What is being asked:
Copy out the entire text on CuriOdyssey word for word, without any changes.

Source text:
CuriOdyssey was formerly Coyote Point Museum for Environmental Education, and Coyote Point Museum. Located at 1651 Coyote Point Drive in San Mateo, California, it is part of the Coyote Point Recreation Area, which overlooks the San Francisco Bay. The museum was founded in 1954 as the San Mateo County Junior Museum and was housed in a Quonset hut on the point.

It was renamed "Coyote Point Museum for Environmental Education" in 1974, and the main museum building opened in 1981. In 1991, the museum opened its wildlife exhibits to show live animals that represented the ecosystems of San Mateo County.

In July 2006, the museum made its $745,000 deficit public. In August, it announced the organization was considering two proposals to save the museum: one from "Campaign to Save Coyote Point Museum," and the other from the "11th Hour Project," which proposed to scrap the museum and build an education centre for global warming. In 30 days, the Campaign to Save Coyote Point Museum raised $540,247 in pledges from 776 donors, with an additional pledge from the TomKat Foundation of $500,000 over four years. In September 2006, they officially took over management of the museum.

Rachel Meyer, formerly executive director of the Palo Alto Junior Museum and Zoo and Chief Curator of Exhibits at the Exploratorium, was named the new executive director of CuriOdyssey (then Coyote Point Museum) on March 19, 2007. With Meyer's arrival, the organization re-oriented to focus on young children, offering them direct, life-charting experiences with science and nature.

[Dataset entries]
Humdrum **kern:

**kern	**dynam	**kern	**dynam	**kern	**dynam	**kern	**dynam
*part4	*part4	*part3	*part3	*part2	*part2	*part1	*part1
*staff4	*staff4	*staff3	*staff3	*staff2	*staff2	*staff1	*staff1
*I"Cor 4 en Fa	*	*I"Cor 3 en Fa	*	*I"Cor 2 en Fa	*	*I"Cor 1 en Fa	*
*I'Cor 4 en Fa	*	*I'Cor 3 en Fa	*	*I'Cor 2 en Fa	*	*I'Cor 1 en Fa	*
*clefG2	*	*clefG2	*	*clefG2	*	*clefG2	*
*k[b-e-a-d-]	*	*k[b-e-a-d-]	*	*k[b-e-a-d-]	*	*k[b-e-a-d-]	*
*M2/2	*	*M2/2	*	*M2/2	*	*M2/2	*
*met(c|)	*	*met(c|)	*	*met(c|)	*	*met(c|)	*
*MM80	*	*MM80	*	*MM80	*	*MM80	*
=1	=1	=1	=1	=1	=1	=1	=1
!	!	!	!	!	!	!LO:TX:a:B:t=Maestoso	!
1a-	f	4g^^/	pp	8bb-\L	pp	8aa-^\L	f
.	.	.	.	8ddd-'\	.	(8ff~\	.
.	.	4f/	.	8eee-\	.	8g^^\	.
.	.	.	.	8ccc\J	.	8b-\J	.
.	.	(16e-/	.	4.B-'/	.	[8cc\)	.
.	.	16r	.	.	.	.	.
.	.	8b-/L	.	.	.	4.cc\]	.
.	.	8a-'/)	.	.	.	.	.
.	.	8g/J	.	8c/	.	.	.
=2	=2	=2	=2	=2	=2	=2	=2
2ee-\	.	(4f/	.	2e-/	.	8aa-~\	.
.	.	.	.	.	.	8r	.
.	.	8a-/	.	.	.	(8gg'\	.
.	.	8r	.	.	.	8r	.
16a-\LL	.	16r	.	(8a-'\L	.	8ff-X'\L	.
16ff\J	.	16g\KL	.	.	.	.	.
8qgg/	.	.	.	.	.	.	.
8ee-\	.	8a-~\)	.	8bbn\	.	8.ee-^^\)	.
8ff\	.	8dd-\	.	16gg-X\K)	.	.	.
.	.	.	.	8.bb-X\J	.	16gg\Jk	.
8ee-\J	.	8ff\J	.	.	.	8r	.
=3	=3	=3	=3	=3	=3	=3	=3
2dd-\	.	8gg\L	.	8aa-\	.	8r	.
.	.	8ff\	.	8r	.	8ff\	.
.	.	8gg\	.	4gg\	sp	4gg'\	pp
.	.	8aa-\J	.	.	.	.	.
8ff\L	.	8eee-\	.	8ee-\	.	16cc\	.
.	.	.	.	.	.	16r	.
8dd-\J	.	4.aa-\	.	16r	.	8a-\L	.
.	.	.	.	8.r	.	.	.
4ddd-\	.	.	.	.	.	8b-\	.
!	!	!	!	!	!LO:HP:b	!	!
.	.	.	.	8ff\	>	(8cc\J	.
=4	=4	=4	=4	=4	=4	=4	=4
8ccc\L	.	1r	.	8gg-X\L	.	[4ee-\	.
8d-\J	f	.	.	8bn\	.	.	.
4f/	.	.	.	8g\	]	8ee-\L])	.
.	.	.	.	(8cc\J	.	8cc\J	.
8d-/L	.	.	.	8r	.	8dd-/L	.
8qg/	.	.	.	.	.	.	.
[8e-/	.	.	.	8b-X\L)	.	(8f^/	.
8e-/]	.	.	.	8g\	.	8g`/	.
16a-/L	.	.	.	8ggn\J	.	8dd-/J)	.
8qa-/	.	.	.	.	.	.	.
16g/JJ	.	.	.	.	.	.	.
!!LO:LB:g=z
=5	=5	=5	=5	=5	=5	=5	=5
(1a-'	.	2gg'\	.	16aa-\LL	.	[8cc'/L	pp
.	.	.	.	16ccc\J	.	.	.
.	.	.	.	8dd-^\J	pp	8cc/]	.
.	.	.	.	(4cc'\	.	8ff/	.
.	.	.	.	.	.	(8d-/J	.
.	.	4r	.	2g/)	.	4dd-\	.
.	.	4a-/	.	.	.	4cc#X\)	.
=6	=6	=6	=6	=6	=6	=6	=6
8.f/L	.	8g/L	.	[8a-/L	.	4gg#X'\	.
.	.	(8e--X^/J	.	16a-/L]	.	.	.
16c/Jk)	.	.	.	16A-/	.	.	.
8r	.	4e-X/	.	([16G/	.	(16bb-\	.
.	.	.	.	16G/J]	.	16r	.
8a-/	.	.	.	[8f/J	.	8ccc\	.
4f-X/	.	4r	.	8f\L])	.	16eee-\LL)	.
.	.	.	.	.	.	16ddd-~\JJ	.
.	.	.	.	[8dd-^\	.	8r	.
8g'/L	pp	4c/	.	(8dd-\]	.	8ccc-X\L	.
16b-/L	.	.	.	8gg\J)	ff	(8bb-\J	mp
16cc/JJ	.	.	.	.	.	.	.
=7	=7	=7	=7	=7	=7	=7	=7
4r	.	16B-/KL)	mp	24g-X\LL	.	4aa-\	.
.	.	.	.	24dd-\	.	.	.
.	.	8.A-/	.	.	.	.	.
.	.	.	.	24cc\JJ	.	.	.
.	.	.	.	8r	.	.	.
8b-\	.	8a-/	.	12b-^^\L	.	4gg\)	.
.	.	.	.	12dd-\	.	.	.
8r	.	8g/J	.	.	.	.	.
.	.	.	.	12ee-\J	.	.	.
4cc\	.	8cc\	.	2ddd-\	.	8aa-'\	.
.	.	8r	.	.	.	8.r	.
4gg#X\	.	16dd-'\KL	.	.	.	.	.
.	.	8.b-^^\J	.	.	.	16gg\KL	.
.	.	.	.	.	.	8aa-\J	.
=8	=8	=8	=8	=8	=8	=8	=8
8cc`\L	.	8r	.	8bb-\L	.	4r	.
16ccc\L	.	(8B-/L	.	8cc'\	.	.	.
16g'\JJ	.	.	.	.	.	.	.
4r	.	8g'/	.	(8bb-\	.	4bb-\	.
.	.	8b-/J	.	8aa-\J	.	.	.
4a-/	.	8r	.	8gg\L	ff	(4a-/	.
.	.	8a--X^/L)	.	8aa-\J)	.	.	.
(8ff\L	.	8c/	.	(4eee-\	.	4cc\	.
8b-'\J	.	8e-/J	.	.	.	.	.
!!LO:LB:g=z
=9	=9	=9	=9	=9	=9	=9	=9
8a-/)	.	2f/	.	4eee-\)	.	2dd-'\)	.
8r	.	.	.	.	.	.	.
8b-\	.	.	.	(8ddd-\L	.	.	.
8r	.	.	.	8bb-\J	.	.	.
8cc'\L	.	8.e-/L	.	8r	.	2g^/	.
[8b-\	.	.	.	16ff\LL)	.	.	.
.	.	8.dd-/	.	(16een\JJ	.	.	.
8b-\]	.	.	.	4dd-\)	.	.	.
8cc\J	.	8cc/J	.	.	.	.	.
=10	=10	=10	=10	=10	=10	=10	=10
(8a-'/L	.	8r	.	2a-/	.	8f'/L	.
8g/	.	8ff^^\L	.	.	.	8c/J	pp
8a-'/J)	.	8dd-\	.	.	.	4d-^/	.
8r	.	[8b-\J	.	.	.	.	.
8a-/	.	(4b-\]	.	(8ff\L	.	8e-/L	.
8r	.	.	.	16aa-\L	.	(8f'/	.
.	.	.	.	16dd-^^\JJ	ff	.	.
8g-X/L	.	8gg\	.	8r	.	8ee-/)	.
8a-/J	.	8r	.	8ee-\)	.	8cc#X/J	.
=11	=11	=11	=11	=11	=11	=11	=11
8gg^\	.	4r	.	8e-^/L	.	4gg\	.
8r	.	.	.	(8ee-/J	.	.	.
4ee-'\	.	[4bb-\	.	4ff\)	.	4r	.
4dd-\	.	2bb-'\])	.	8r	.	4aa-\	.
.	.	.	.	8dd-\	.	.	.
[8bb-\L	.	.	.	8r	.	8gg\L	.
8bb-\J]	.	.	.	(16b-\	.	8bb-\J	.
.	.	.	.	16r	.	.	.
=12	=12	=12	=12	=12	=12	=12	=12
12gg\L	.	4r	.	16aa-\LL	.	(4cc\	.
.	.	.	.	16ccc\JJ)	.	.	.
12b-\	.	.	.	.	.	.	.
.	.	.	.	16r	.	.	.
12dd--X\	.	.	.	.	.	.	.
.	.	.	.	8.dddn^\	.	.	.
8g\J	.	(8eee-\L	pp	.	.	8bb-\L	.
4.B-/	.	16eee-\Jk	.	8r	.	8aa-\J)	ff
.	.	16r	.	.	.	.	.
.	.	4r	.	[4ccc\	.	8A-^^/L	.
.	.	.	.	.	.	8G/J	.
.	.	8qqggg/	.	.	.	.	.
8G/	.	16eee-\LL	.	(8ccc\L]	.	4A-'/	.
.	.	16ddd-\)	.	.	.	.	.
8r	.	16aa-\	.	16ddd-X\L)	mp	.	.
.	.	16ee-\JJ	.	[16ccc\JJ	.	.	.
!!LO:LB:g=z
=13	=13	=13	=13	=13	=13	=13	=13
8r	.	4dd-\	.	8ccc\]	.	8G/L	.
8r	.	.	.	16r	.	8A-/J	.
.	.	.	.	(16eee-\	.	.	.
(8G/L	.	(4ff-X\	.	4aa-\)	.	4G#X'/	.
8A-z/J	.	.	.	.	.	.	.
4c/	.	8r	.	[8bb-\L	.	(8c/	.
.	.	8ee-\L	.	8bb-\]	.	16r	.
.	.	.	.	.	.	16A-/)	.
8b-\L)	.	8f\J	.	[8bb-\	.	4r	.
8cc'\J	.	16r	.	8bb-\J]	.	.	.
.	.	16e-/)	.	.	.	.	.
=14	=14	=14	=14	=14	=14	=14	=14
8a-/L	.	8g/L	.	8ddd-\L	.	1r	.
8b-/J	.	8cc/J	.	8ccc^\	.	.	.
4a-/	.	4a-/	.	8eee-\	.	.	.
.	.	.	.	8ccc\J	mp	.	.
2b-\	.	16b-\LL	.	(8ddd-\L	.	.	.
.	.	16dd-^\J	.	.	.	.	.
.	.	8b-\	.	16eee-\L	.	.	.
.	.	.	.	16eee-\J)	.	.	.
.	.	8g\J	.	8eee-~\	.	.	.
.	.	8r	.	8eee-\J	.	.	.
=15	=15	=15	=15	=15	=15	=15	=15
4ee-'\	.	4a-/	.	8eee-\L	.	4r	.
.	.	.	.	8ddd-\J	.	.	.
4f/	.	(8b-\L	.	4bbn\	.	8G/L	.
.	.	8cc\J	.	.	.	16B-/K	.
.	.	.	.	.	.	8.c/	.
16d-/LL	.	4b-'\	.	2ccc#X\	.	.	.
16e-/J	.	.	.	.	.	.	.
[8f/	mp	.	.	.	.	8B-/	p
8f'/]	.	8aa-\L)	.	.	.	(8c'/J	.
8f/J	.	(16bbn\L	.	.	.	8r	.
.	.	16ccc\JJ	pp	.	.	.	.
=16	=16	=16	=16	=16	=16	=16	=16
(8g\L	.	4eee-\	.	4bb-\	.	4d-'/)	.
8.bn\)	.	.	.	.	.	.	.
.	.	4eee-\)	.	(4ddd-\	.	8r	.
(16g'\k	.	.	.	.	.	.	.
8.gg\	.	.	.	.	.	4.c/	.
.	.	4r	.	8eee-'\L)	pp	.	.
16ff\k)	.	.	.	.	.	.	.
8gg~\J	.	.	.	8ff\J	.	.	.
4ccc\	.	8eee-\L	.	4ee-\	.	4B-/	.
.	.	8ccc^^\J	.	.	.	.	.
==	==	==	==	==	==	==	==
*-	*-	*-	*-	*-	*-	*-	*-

Solution to this problem:
CuriOdyssey was formerly Coyote Point Museum for Environmental Education, and Coyote Point Museum. Located at 1651 Coyote Point Drive in San Mateo, California, it is part of the Coyote Point Recreation Area, which overlooks the San Francisco Bay. The museum was founded in 1954 as the San Mateo County Junior Museum and was housed in a Quonset hut on the point.

It was renamed "Coyote Point Museum for Environmental Education" in 1974, and the main museum building opened in 1981. In 1991, the museum opened its wildlife exhibits to show live animals that represented the ecosystems of San Mateo County.

In July 2006, the museum made its $745,000 deficit public. In August, it announced the organization was considering two proposals to save the museum: one from "Campaign to Save Coyote Point Museum," and the other from the "11th Hour Project," which proposed to scrap the museum and build an education centre for global warming. In 30 days, the Campaign to Save Coyote Point Museum raised $540,247 in pledges from 776 donors, with an additional pledge from the TomKat Foundation of $500,000 over four years. In September 2006, they officially took over management of the museum.

Rachel Meyer, formerly executive director of the Palo Alto Junior Museum and Zoo and Chief Curator of Exhibits at the Exploratorium, was named the new executive director of CuriOdyssey (then Coyote Point Museum) on March 19, 2007. With Meyer's arrival, the organization re-oriented to focus on young children, offering them direct, life-charting experiences with science and nature.